Mon Mar 14 17:35:31 PST 2005

> -----Original Message-----
> From: Troy Benjegerdes [mailto:hozer at hozed.org] 
> Sent: Monday, March 14, 2005 5:06 PM
> To: Caitlin Bestler
> Cc: openib-general at openib.org
> Subject: Re: [openib-general] Getting rid of pinned memory requirement
> 
> > 
> > The key is that the entire operation either has to be fast 
> > enough so that no connection or application session layer
> > time-outs occur, or an end-to-end agreement to suspend the
> > connetion is a requirement. The first option seems more
> > plausible to me, the second essentially 
> > reuqires extending the CM protocol. That's a tall order even for 
> > InfiniBand, and it's even worse for iWARP where the CM 
> > functionality typically ends when the connection is established.
>  
> I'll buy the good network design argument.
> 
> I suppose if the kernel wants to revoke a card's pinned 
> memory, we should be able to guarantee that it gets new 
> pinned memory within a bounded time. What sort of timing do 
> we need? Milliseconds?
> Microseconds?
>
> In the case of iWarp, isn't this just TCP underneath? If so, 
> can't we just drop any packets in the pipe on the floor and 
> let them get retransmitted? (I suppose the same argument goes 
> for infiniband..
> what sort of a time window do we have for retransmission?)
> 
> What are the limits on end-to-end flow control in IB and iWarp?
> 

>From the RDMA Provider's perspective, the short answer is
"quick enough so that I don't have to do anything heroic
to keep the connection alive."

With TCP you also have to add "and healthy". If you've ever
had a long download that got effectively stalled by a burst
of noise and you just hit the 'reload' button on your browser
then you know what I'm talking about.

But in transport neutral terms I would think that
one RTT is definitely safe -- that much data could have
been dropped by one switch failure or one nasty spike in
inbound noise.

> > 
> > Yes, there are limits on how much memory you can mlock, or even 
> > allocate. Applications are required to reqister memory precisely 
> > because the required guarantess are not there by default. 
> Eliminating 
> > those guarantees *is* effectively rewriting every RDMA application 
> > without even letting them know.
> 
> Some of this argument is a policy issue, which I would argue 
> shouldn't be hard-coded in the code or in the network hardware.
> 
> At least in my view, the guarantees are only there to make 
> applications go fast. We are getting low latency and high 
> performance with infiniband by making memory registration go 
> really really slow. If, to make big HPC simulation 
> applications work, we wind up doing memcpy() to put the data 
> into a registered buffer because we can't register half of 
> physical memory, the application isn't going very fast.
>

What you are looking for is a distinction between registering
memory to *enable* the RNIC to optimize local access and 
registering memory to enable its being advertised to the
remote end.

Early implementations of RDMA, both IB and iWARP, have not
distinquished between the two. But theoretically *applications*
do not need memory regions that are not enabled for remote
access to be pinned. That is an RNIC requirement that could
evolve. But applications themselves *do* need remotely
accessible memory regions, portions of which they intend
to advertise with RKeys, to be truly available (i.e., pinned).
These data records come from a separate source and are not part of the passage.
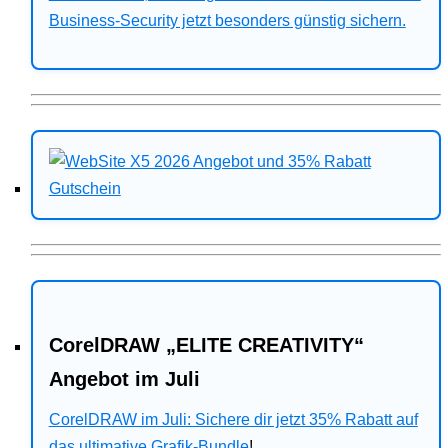
Business-Security jetzt besonders günstig sichern.
CorelDRAW „ELITE CREATIVITY“
Angebot im Juli
CorelDRAW im Juli: Sichere dir jetzt 35% Rabatt auf
das ultimative Grafik-Bundle
!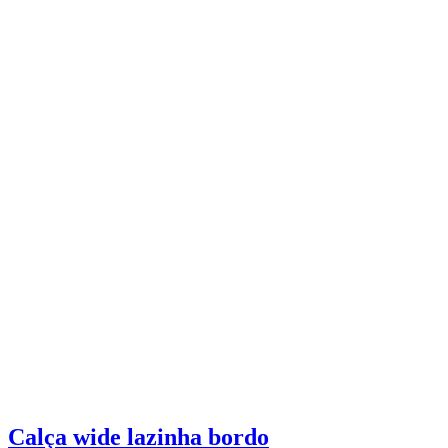
Calça wide lazinha bordo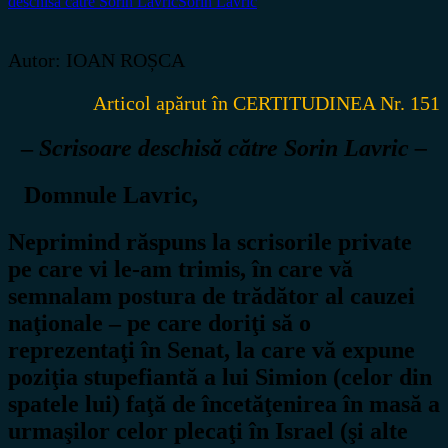
deschisă către Sorin Lavric
Sorin Lavric
Autor: IOAN ROȘCA
Articol apărut în CERTITUDINEA Nr. 151
–
Scrisoare deschisă către Sorin Lavric –
Domnule Lavric,
Neprimind răspuns la scrisorile private
pe care vi le-am trimis, în care vă
semnalam postura de trădător al cauzei
naţionale – pe care doriţi să o
reprezentaţi în Senat, la care vă expune
poziţia stupefiantă a lui Simion (celor din
spatele lui) faţă de încetăţenirea în masă a
urmaşilor celor plecaţi în Israel (şi alte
You are also making a policy assumption that an application
that actually needs half of physical memory should be using
paged memory. Memory is cheap, and if performance is critical
why should this memory be swapped out to disk?

Is the limitation on not being able to register half of
physical memory based upon some assumption that swapping
is a requirement? Or is it a limitation in the memory region
size? If it's the latter, you need to get the OS to support
larger page sizes.